We plant a variety of crops, although the most common are lettuce, cabbage, and carrots. The top picture is a type of lettuce that is new to the farm, and is pretty funky looking.
To protect the lettuce and cabbage from the elements we plant it in small trays and then transplant it once it is a bit hardier.
This is about as big as we want to let it get before it goes into one of the beds. As you can see the plants are running out of real estate.
We grow a bit of sugarcane, and it makes a great snack if you cut it down and chew on the white stalk.
This is called chayote, and tastes like squash. It grows on these vines and we don’t have to do anything except go around harvesting it every couple of weeks.
Stay tuned for more updates from the farm!
My name is Evan Senie and I’m the Sustainable Agriculture Intern at UGA Costa Rica. I’ll be doing some blogging focusing on my work at the farm. The farm here at UGACR is organic, and the food produced is used to feed the volunteers, students, and tourists who stay at the facility.
We use terraced beds on the farm, due to the relatively steep grade and the fact that during the rainy season there is significant water flow down the farm.

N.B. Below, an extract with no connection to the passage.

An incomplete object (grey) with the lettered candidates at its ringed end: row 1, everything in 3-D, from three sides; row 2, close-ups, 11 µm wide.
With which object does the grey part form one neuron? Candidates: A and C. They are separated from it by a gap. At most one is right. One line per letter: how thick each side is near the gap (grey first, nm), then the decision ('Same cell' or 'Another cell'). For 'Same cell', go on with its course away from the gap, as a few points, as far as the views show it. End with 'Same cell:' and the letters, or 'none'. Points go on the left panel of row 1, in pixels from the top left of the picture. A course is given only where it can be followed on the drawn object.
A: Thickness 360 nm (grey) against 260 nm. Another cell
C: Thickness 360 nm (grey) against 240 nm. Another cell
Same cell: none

There are many crops on the farm but the first one I’ll mention for now are the bananas. There are actually three things that grow from similar looking trees but I’ll cover them in another post. This plantation is behind the farm and we harvest these every couple of weeks.
For those of you who don’t know, this is how bananas grow. There is a large flower that hangs down and then extends upward in bunches. Once they’re ready we get to chop the entire tree down with a machete, which is awesome. If you’re not good at it (I am not good at it), it is possible to chop the tree in such a way that it crushes the bananas, rendering the entire exercise useless.
Assuming we avoid this unfortunate outcome, the bananas go into this bucket to ripen for a few days before we bring them to the kitchen.
We have to put a top on the bucket because of the monkeys and the pizotes, or coatis. The monkeys seem cute but they’re actually thieves.